# Exercise brief
An exact reproduction of all entries is required.

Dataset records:
*** Block opens ***

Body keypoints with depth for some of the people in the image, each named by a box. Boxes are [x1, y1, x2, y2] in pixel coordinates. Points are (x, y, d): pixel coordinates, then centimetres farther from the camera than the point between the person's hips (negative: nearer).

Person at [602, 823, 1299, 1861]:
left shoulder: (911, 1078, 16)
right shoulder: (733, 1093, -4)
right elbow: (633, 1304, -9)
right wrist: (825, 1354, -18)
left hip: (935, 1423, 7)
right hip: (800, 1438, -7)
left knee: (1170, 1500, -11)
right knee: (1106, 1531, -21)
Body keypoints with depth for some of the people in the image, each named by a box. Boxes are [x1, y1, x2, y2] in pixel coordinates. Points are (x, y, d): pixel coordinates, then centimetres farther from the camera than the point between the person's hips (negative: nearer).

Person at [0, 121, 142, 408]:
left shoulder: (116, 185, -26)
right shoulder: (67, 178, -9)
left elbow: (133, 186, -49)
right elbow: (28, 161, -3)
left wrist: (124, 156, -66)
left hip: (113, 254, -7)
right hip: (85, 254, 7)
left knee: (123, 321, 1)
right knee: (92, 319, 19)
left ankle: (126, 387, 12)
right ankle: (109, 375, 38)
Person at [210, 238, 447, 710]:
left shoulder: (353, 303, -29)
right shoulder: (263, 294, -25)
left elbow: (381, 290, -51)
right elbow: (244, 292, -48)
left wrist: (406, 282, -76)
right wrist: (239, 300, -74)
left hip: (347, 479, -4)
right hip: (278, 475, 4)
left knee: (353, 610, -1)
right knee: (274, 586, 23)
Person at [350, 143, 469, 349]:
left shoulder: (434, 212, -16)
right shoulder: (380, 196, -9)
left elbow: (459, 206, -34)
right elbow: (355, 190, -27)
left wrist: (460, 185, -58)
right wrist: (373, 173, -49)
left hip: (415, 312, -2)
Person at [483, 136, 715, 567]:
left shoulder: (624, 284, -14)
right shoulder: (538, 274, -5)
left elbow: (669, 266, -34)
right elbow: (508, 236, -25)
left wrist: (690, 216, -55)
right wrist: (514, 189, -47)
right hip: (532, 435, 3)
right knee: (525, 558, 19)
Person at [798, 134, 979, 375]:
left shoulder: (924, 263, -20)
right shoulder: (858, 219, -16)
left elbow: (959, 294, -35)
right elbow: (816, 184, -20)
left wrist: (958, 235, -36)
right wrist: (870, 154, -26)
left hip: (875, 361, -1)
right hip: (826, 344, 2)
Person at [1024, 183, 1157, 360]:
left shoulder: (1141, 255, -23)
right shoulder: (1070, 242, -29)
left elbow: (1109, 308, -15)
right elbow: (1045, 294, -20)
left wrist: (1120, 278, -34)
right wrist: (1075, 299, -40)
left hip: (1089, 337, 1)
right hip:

*** Block closes ***

# Written reply
Body keypoints with depth for some of the people in the image, each named by a box. Boxes are [x1, y1, x2, y2] in pixel coordinates. Points are (x, y, d): pixel coordinates, then centimetres farther from the camera than the point between the person's hips (negative: nearer).

Person at [602, 823, 1299, 1861]:
left shoulder: (911, 1078, 16)
right shoulder: (733, 1093, -4)
right elbow: (633, 1304, -9)
right wrist: (825, 1354, -18)
left hip: (935, 1423, 7)
right hip: (800, 1438, -7)
left knee: (1170, 1500, -11)
right knee: (1106, 1531, -21)
Body keypoints with depth for some of the people in the image, each named by a box. Boxes are [x1, y1, x2, y2] in pixel coordinates. Points are (x, y, d): pixel coordinates, then centimetres farther from the camera than the point between the person's hips (negative: nearer).

Person at [0, 121, 142, 408]:
left shoulder: (116, 185, -26)
right shoulder: (67, 178, -9)
left elbow: (133, 186, -49)
right elbow: (28, 161, -3)
left wrist: (124, 156, -66)
left hip: (113, 254, -7)
right hip: (85, 254, 7)
left knee: (123, 321, 1)
right knee: (92, 319, 19)
left ankle: (126, 387, 12)
right ankle: (109, 375, 38)
Person at [210, 238, 447, 710]:
left shoulder: (353, 303, -29)
right shoulder: (263, 294, -25)
left elbow: (381, 290, -51)
right elbow: (244, 292, -48)
left wrist: (406, 282, -76)
right wrist: (239, 300, -74)
left hip: (347, 479, -4)
right hip: (278, 475, 4)
left knee: (353, 610, -1)
right knee: (274, 586, 23)
Person at [350, 143, 469, 349]:
left shoulder: (434, 212, -16)
right shoulder: (380, 196, -9)
left elbow: (459, 206, -34)
right elbow: (355, 190, -27)
left wrist: (460, 185, -58)
right wrist: (373, 173, -49)
left hip: (415, 312, -2)
Person at [483, 136, 715, 567]:
left shoulder: (624, 284, -14)
right shoulder: (538, 274, -5)
left elbow: (669, 266, -34)
right elbow: (508, 236, -25)
left wrist: (690, 216, -55)
right wrist: (514, 189, -47)
right hip: (532, 435, 3)
right knee: (525, 558, 19)
Person at [798, 134, 979, 375]:
left shoulder: (924, 263, -20)
right shoulder: (858, 219, -16)
left elbow: (959, 294, -35)
right elbow: (816, 184, -20)
left wrist: (958, 235, -36)
right wrist: (870, 154, -26)
left hip: (875, 361, -1)
right hip: (826, 344, 2)
Person at [1024, 183, 1157, 360]:
left shoulder: (1141, 255, -23)
right shoulder: (1070, 242, -29)
left elbow: (1109, 308, -15)
right elbow: (1045, 294, -20)
left wrist: (1120, 278, -34)
right wrist: (1075, 299, -40)
left hip: (1089, 337, 1)
right hip:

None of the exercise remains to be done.